As it happens, voters are already entitled to send MPs their ideas for laws. And obviously MPs should, as a matter of course, turn great ideas into private member’s bills—at least insofar as a reasonable ordering of priorities allows (after all, MPs have other responsibilities). This is supposed to be standard operating procedure for representative democracy, not a radical departure from it.

Although Cullen describes the contest as a unique demonstration of trust in voters, there is already plenty of trust to go around. We trust the public to select good representatives, and part of what makes a good representative is being judiciously responsive to the public between elections.
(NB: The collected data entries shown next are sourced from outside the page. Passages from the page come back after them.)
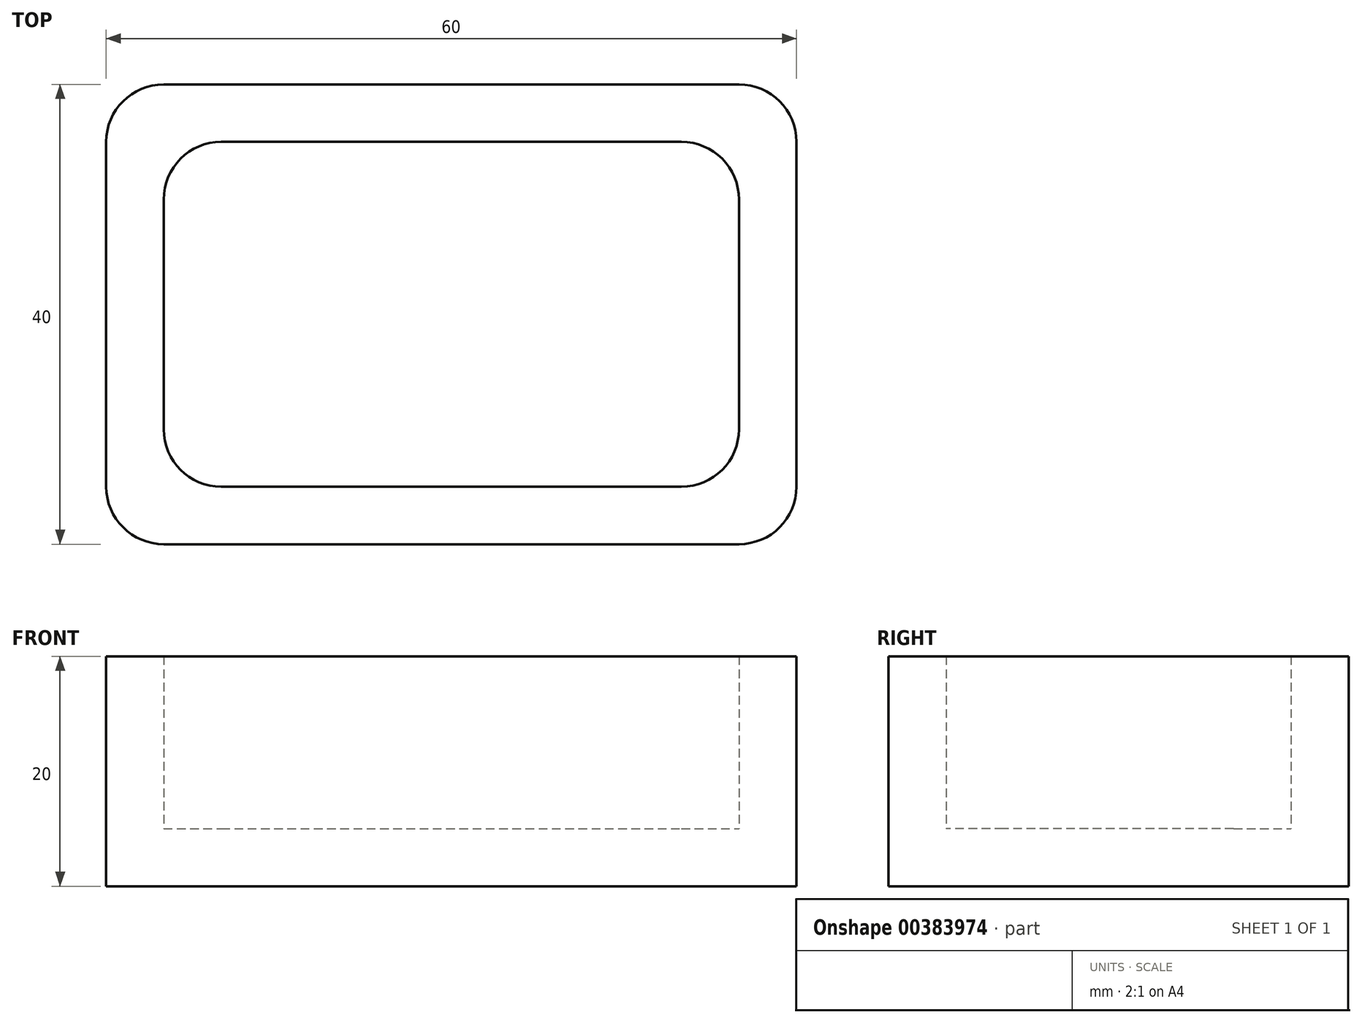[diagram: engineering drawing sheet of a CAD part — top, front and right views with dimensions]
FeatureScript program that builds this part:
annotation { "Feature Type Name" : "Feature", "Feature Type Description" : "" }
export const myFeature = defineFeature(function(context is Context, id is Id, definition is map)
    precondition{}
    {
        {
            var Q0;
            Q0=qCreatedBy(makeId("Top.planeOp"),FACE);
            var sketch = newSketch(context, id + "F0", { "sketchPlane" : qUnion([Q0])});
            skLineSegment(sketch, "E0.bottom", {"start": v(-30, 20) * mm, "end": v(30, 20) * mm});
            skLineSegment(sketch, "E0.top", {"start": v(-30, -20) * mm, "end": v(30, -20) * mm});
            skLineSegment(sketch, "E0.left", {"start": v(-30, 20) * mm, "end": v(-30, -20) * mm});
            skLineSegment(sketch, "E0.right", {"start": v(30, 20) * mm, "end": v(30, -20) * mm});
            skPoint(sketch, "E0.middle", {"position": v(0, 0) * mm});
            skSolve(sketch);
        }
        {
            var Q0;
            Q0=qSketchRegion(id+"F0",true);
            extrude(context, id + "F1", {"entities" : qUnion([Q0]), "depth" : 15 * mm});
        }
        {
            var Q0;
            Q0=makeQuery(id+"F1.opExtrude","CAP_FACE",FACE,{"disambiguationData":[OSD([sQuery(id+"F0.wireOp",EDGE,"E0.bottom"),sQuery(id+"F0.wireOp",EDGE,"E0.top"),sQuery(id+"F0.wireOp",EDGE,"E0.left"),sQuery(id+"F0.wireOp",EDGE,"E0.right")])],"isStart":false});
            extrude(context, id + "F2", {"entities" : qUnion([Q0]), "operationType" : NewBodyOperationType.ADD, "depth" : 5 * mm});
        }
        {
            var Q0;
            Q0=makeQuery(id+"F2.opExtrude","CAP_FACE",FACE,{"disambiguationData":[OSD([sQuery(id+"F0.wireOp",EDGE,"E0.bottom"),sQuery(id+"F0.wireOp",EDGE,"E0.top"),sQuery(id+"F0.wireOp",EDGE,"E0.left"),sQuery(id+"F0.wireOp",EDGE,"E0.right")])],"isStart":false});
            shell(context, id + "F3", {"entities" : qUnion([Q0]), "thickness" : 5 * mm});
        }
        {
            var Q0;
            {var subQ0=sQuery(id+"F0.wireOp",EDGE,"E0.left");var subQ1=sQuery(id+"F0.wireOp",EDGE,"E0.bottom");Q0=makeQuery(id+"F2.boolean.opBoolean","MERGE",EDGE,{"derivedFrom":[makeQuery(id+"F1.opExtrude","SWEPT_EDGE",EDGE,{"disambiguationData":[OSD([subQ1,subQ0])]}),makeQuery(id+"F2.opExtrude","SWEPT_EDGE",EDGE,{"disambiguationData":[OSD([subQ1,subQ0])]})]});}
            var Q1;
            {var subQ0=sQuery(id+"F0.wireOp",EDGE,"E0.left");var subQ1=sQuery(id+"F0.wireOp",EDGE,"E0.top");Q1=makeQuery(id+"F2.boolean.opBoolean","MERGE",EDGE,{"derivedFrom":[makeQuery(id+"F1.opExtrude","SWEPT_EDGE",EDGE,{"disambiguationData":[OSD([subQ1,subQ0])]}),makeQuery(id+"F2.opExtrude","SWEPT_EDGE",EDGE,{"disambiguationData":[OSD([subQ1,subQ0])]})]});}
            var Q2;
            {var subQ0=sQuery(id+"F0.wireOp",EDGE,"E0.right");var subQ1=sQuery(id+"F0.wireOp",EDGE,"E0.top");Q2=makeQuery(id+"F2.boolean.opBoolean","MERGE",EDGE,{"derivedFrom":[makeQuery(id+"F1.opExtrude","SWEPT_EDGE",EDGE,{"disambiguationData":[OSD([subQ1,subQ0])]}),makeQuery(id+"F2.opExtrude","SWEPT_EDGE",EDGE,{"disambiguationData":[OSD([subQ1,subQ0])]})]});}
            var Q3;
            {var subQ0=sQuery(id+"F0.wireOp",EDGE,"E0.right");var subQ1=sQuery(id+"F0.wireOp",EDGE,"E0.bottom");Q3=makeQuery(id+"F2.boolean.opBoolean","MERGE",EDGE,{"derivedFrom":[makeQuery(id+"F1.opExtrude","SWEPT_EDGE",EDGE,{"disambiguationData":[OSD([subQ1,subQ0])]}),makeQuery(id+"F2.opExtrude","SWEPT_EDGE",EDGE,{"disambiguationData":[OSD([subQ1,subQ0])]})]});}
            var Q4;
            Q4=makeQuery(id+"F3.opShell","OFFSET_EDGE",EDGE,{"disambiguationData":[OSD([sQuery(id+"F0.wireOp",EDGE,"E0.bottom"),sQuery(id+"F0.wireOp",EDGE,"E0.right")])]});
            var Q5;
            Q5=makeQuery(id+"F3.opShell","OFFSET_EDGE",EDGE,{"disambiguationData":[OSD([sQuery(id+"F0.wireOp",EDGE,"E0.bottom"),sQuery(id+"F0.wireOp",EDGE,"E0.left")])]});
            var Q6;
            Q6=makeQuery(id+"F3.opShell","OFFSET_EDGE",EDGE,{"disambiguationData":[OSD([sQuery(id+"F0.wireOp",EDGE,"E0.top"),sQuery(id+"F0.wireOp",EDGE,"E0.right")])]});
            var Q7;
            Q7=makeQuery(id+"F3.opShell","OFFSET_EDGE",EDGE,{"disambiguationData":[OSD([sQuery(id+"F0.wireOp",EDGE,"E0.top"),sQuery(id+"F0.wireOp",EDGE,"E0.left")])]});
            fillet(context, id + "F4", {"entities" : qUnion([Q0, Q1, Q2, Q3, Q4, Q5, Q6, Q7]), "radius" : 5 * mm, "tangentPropagation" : true, "allowEdgeOverflow" : false});
        }
    });
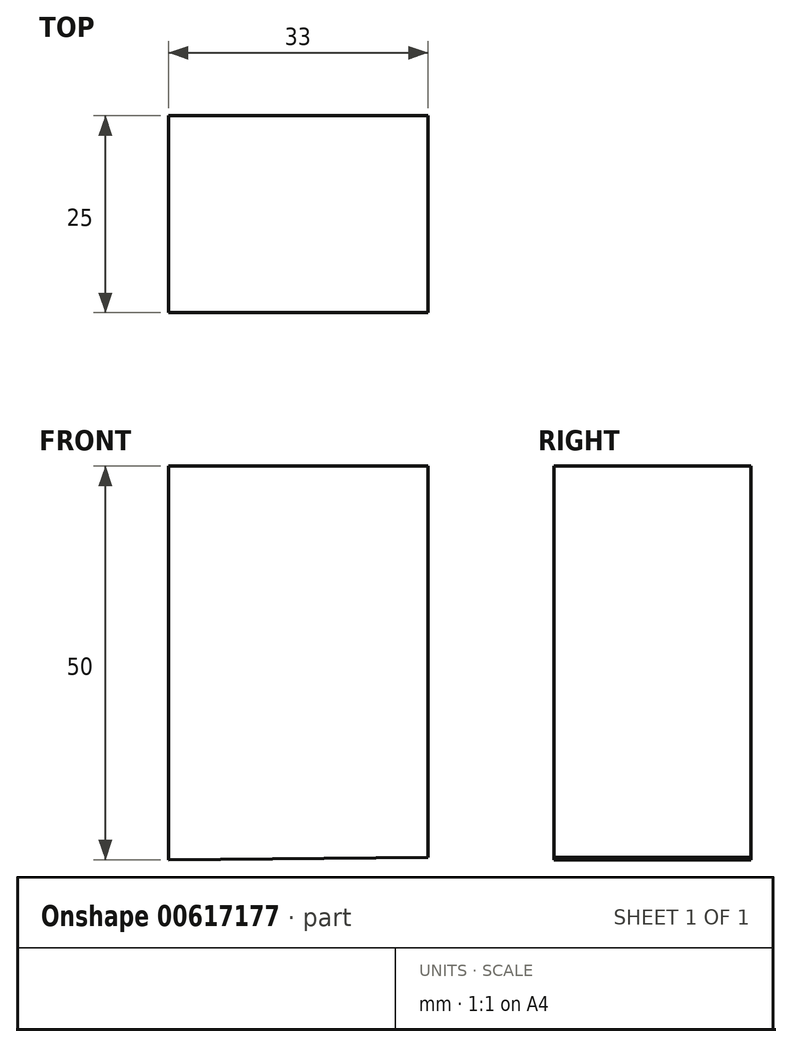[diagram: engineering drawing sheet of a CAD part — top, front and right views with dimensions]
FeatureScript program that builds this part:
annotation { "Feature Type Name" : "Feature", "Feature Type Description" : "" }
export const myFeature = defineFeature(function(context is Context, id is Id, definition is map)
    precondition{}
    {
        {
            var Q0;
            Q0=qCreatedBy(makeId("Front.planeOp"),FACE);
            var sketch = newSketch(context, id + "F0", { "sketchPlane" : qUnion([Q0])});
            skLineSegment(sketch, "E0", {"start": v(-53.55, 46.4) * mm, "end": v(-20.55, 46.4) * mm});
            skLineSegment(sketch, "E1", {"start": v(-53.55, 46.4) * mm, "end": v(-53.55, -3.6) * mm});
            skLineSegment(sketch, "E2", {"start": v(-20.55, 46.4) * mm, "end": v(-20.55, -3.3) * mm});
            skLineSegment(sketch, "E3", {"start": v(-53.55, -3.6) * mm, "end": v(-20.55, -3.3) * mm});
            skSolve(sketch);
        }
        {
            var Q0;
            Q0=makeQuery(id+"F0.imprint","IMPRINT",FACE,{"disambiguationData":[TD([[makeQuery(id+"F0.imprint","IMPRINT",EDGE,{"derivedFrom":sQuery(id+"F0.wireOp",EDGE,"E0")}),-1.0]])]});
            extrude(context, id + "F1", {"entities" : qUnion([Q0]), "depth" : 25 * mm, "offsetDistance" : 25 * mm});
        }
    });
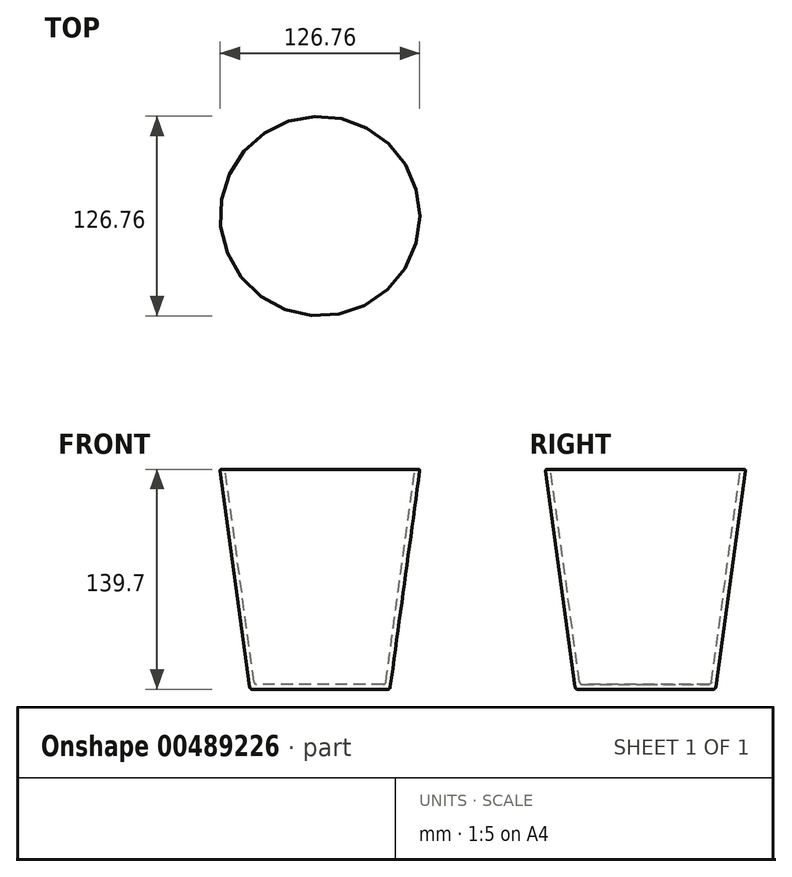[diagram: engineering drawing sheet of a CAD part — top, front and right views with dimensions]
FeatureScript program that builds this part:
annotation { "Feature Type Name" : "Feature", "Feature Type Description" : "" }
export const myFeature = defineFeature(function(context is Context, id is Id, definition is map)
    precondition{}
    {
        {
            var Q0;
            Q0=qCreatedBy(makeId("Front.planeOp"),FACE);
            var sketch = newSketch(context, id + "F0", { "sketchPlane" : qUnion([Q0])});
            skLineSegment(sketch, "E0", {"start": v(0, 0) * mm, "end": v(43.06, 0) * mm});
            skLineSegment(sketch, "E1", {"start": v(44.64, 1.37) * mm, "end": v(63.38, 138.8) * mm});
            skLineSegment(sketch, "E2", {"start": v(60.2, 139.01) * mm, "end": v(41.87, 4.55) * mm});
            skLineSegment(sketch, "E3", {"start": v(40.3, 3.17) * mm, "end": v(0, 3.17) * mm});
            skLineSegment(sketch, "E4", {"start": v(0, 3.18) * mm, "end": v(0, 0) * mm});
            skLineSegment(sketch, "E5", {"start": v(62.6, 139.7) * mm, "end": v(60.99, 139.7) * mm});
            skPoint(sketch, "E6.visualSharp", {"position": v(41.68, 3.18) * mm});
            skArc(sketch, "E6.filletArc", {"start": v(40.3, 3.18) * mm, "mid": v(41.34, 3.57) * mm, "end": v(41.87, 4.55) * mm});
            skPoint(sketch, "E7.visualSharp", {"position": v(44.45, 0) * mm});
            skArc(sketch, "E7.filletArc", {"start": v(43.06, 0) * mm, "mid": v(44.1, 0.4) * mm, "end": v(44.64, 1.37) * mm});
            skPoint(sketch, "E8.visualSharp", {"position": v(60.3, 139.7) * mm});
            skArc(sketch, "E8.filletArc", {"start": v(60.99, 139.7) * mm, "mid": v(60.47, 139.5) * mm, "end": v(60.2, 139.01) * mm});
            skPoint(sketch, "E9.visualSharp", {"position": v(63.5, 139.7) * mm});
            skArc(sketch, "E9.filletArc", {"start": v(63.38, 138.8) * mm, "mid": v(63.19, 139.43) * mm, "end": v(62.6, 139.7) * mm});
            skSolve(sketch);
        }
        {
            var Q0;
            Q0=makeQuery(id+"F0.imprint","IMPRINT",FACE,{"disambiguationData":[TD([[makeQuery(id+"F0.imprint","IMPRINT",EDGE,{"derivedFrom":sQuery(id+"F0.wireOp",EDGE,"E0")}),1.0]])]});
            var Q1;
            Q1=sQuery(id+"F0.wireOp",EDGE,"E4");
            revolve(context, id + "F1", {"entities" : qUnion([Q0]), "axis" : qUnion([Q1]), "revolveType" : RevolveType.FULL});
        }
    });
This means we also trust the public to form and communicate views and preferences that tend to be worthy of response.

Ordinarily, Cullen would act as gatekeeper, deciding whether or not an idea from his constituents is, all things considered, worth turning into a private member’s bill. This contest does not do away with the gatekeeper; it merely replaces an elected and accountable gatekeeper with “a volunteer panel of local business, faith, cultural and ethnic leaders”. What makes this contest remarkable, then, is not the trust it puts in voters but rather the mistrust it puts in representatives.

By portraying the opportunity for “real influence” as an exceptional event, Cullen encourages the perception that under ordinary conditions, voters have no real influence. And by removing himself from the process of evaluating the public’s suggestions for new laws and calling this “real influence”, Cullen encourages the perception that MPs are obstacles to—rather than facilitators of—democratic engagement. All this should be expected to feed voters’ cynicism rather than fight it.